**Given records:**
· · · · ·

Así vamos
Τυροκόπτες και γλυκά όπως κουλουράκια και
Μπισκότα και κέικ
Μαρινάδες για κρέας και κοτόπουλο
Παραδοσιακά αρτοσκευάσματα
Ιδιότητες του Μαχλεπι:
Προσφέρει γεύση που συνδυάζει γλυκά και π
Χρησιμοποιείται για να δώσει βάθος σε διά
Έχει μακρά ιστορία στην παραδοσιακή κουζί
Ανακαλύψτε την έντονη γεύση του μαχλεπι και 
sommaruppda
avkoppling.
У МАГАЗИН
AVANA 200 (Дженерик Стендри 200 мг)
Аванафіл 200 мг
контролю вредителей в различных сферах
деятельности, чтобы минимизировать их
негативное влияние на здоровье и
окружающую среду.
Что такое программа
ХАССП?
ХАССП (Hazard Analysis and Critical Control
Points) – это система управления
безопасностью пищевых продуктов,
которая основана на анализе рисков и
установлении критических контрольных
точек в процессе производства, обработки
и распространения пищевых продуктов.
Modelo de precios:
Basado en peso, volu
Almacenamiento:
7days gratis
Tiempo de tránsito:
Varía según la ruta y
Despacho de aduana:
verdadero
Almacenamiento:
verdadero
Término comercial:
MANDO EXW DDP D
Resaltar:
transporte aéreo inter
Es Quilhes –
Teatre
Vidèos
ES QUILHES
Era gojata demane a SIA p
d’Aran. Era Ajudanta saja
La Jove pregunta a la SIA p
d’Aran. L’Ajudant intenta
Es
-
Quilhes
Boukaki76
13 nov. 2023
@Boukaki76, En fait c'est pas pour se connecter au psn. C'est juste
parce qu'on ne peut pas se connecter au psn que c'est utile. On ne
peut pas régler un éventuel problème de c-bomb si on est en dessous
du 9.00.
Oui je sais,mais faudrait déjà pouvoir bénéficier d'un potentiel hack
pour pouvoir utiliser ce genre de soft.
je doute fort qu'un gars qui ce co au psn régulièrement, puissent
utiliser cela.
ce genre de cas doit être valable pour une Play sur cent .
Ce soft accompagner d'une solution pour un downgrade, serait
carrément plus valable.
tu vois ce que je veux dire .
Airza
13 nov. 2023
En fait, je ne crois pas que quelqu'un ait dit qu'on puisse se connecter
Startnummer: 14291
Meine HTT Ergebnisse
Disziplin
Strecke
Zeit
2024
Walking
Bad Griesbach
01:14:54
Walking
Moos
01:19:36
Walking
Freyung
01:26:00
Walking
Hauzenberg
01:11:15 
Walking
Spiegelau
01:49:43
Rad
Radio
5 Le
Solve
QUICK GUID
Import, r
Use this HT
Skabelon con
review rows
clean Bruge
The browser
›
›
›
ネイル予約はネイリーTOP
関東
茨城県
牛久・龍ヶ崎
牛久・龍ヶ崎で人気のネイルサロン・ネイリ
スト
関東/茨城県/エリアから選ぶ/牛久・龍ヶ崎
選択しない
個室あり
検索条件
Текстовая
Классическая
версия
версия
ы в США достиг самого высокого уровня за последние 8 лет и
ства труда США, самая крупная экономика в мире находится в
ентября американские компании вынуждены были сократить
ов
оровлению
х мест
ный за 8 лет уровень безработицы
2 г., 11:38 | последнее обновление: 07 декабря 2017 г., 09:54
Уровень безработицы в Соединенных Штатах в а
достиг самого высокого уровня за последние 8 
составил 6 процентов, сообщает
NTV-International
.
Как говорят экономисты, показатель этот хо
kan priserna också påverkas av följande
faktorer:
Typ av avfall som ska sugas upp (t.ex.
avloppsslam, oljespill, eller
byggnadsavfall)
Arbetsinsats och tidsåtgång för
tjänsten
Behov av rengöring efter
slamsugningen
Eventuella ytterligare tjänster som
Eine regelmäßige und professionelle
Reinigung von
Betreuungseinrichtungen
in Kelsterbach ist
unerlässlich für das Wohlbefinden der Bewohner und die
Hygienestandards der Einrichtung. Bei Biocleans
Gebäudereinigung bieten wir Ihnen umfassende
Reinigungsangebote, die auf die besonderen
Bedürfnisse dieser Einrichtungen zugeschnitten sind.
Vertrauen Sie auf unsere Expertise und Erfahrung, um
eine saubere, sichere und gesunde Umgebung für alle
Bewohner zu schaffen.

· · · · ·

**Assignment:**
Turn every line of text in the data above into a single numbered list, leaving out any blank lines.

**Response to the exercise:**
1. Así vamos
2. Τυροκόπτες και γλυκά όπως κουλουράκια και
3. Μπισκότα και κέικ
4. Μαρινάδες για κρέας και κοτόπουλο
5. Παραδοσιακά αρτοσκευάσματα
6. Ιδιότητες του Μαχλεπι:
7. Προσφέρει γεύση που συνδυάζει γλυκά και π
8. Χρησιμοποιείται για να δώσει βάθος σε διά
9. Έχει μακρά ιστορία στην παραδοσιακή κουζί
10. Ανακαλύψτε την έντονη γεύση του μαχλεπι και 
11. sommaruppda
12. avkoppling.
13. У МАГАЗИН
14. AVANA 200 (Дженерик Стендри 200 мг)
15. Аванафіл 200 мг
16. контролю вредителей в различных сферах
17. деятельности, чтобы минимизировать их
18. негативное влияние на здоровье и
19. окружающую среду.
20. Что такое программа
21. ХАССП?
22. ХАССП (Hazard Analysis and Critical Control
23. Points) – это система управления
24. безопасностью пищевых продуктов,
25. которая основана на анализе рисков и
26. установлении критических контрольных
27. точек в процессе производства, обработки
28. и распространения пищевых продуктов.
29. Modelo de precios:
30. Basado en peso, volu
31. Almacenamiento:
32. 7days gratis
33. Tiempo de tránsito:
34. Varía según la ruta y
35. Despacho de aduana:
36. verdadero
37. Almacenamiento:
38. verdadero
39. Término comercial:
40. MANDO EXW DDP D
41. Resaltar:
42. transporte aéreo inter
43. Es Quilhes –
44. Teatre
45. Vidèos
46. ES QUILHES
47. Era gojata demane a SIA p
48. d’Aran. Era Ajudanta saja
49. La Jove pregunta a la SIA p
50. d’Aran. L’Ajudant intenta
51. Es
52. -
53. Quilhes
54. Boukaki76
55. 13 nov. 2023
56. @Boukaki76, En fait c'est pas pour se connecter au psn. C'est juste
57. parce qu'on ne peut pas se connecter au psn que c'est utile. On ne
58. peut pas régler un éventuel problème de c-bomb si on est en dessous
59. du 9.00.
60. Oui je sais,mais faudrait déjà pouvoir bénéficier d'un potentiel hack
61. pour pouvoir utiliser ce genre de soft.
62. je doute fort qu'un gars qui ce co au psn régulièrement, puissent
63. utiliser cela.
64. ce genre de cas doit être valable pour une Play sur cent .
65. Ce soft accompagner d'une solution pour un downgrade, serait
66. carrément plus valable.
67. tu vois ce que je veux dire .
68. Airza
69. 13 nov. 2023
70. En fait, je ne crois pas que quelqu'un ait dit qu'on puisse se connecter
71. Startnummer: 14291
72. Meine HTT Ergebnisse
73. Disziplin
74. Strecke
75. Zeit
76. 2024
77. Walking
78. Bad Griesbach
79. 01:14:54
80. Walking
81. Moos
82. 01:19:36
83. Walking
84. Freyung
85. 01:26:00
86. Walking
87. Hauzenberg
88. 01:11:15 
89. Walking
90. Spiegelau
91. 01:49:43
92. Rad
93. Radio
94. 5 Le
95. Solve
96. QUICK GUID
97. Import, r
98. Use this HT
99. Skabelon con
100. review rows
101. clean Bruge
102. The browser
103. ›
104. ›
105. ›
106. ネイル予約はネイリーTOP
107. 関東
108. 茨城県
109. 牛久・龍ヶ崎
110. 牛久・龍ヶ崎で人気のネイルサロン・ネイリ
111. スト
112. 関東/茨城県/エリアから選ぶ/牛久・龍ヶ崎
113. 選択しない
114. 個室あり
115. 検索条件
116. Текстовая
117. Классическая
118. версия
119. версия
120. ы в США достиг самого высокого уровня за последние 8 лет и
121. ства труда США, самая крупная экономика в мире находится в
122. ентября американские компании вынуждены были сократить
123. ов
124. оровлению
125. х мест
126. ный за 8 лет уровень безработицы
127. 2 г., 11:38 | последнее обновление: 07 декабря 2017 г., 09:54
128. Уровень безработицы в Соединенных Штатах в а
129. достиг самого высокого уровня за последние 8 
130. составил 6 процентов, сообщает
131. NTV-International
132. .
133. Как говорят экономисты, показатель этот хо
134. kan priserna också påverkas av följande
135. faktorer:
136. Typ av avfall som ska sugas upp (t.ex.
137. avloppsslam, oljespill, eller
138. byggnadsavfall)
139. Arbetsinsats och tidsåtgång för
140. tjänsten
141. Behov av rengöring efter
142. slamsugningen
143. Eventuella ytterligare tjänster som
144. Eine regelmäßige und professionelle
145. Reinigung von
146. Betreuungseinrichtungen
147. in Kelsterbach ist
148. unerlässlich für das Wohlbefinden der Bewohner und die
149. Hygienestandards der Einrichtung. Bei Biocleans
150. Gebäudereinigung bieten wir Ihnen umfassende
151. Reinigungsangebote, die auf die besonderen
152. Bedürfnisse dieser Einrichtungen zugeschnitten sind.
153. Vertrauen Sie auf unsere Expertise und Erfahrung, um
154. eine saubere, sichere und gesunde Umgebung für alle
155. Bewohner zu schaffen.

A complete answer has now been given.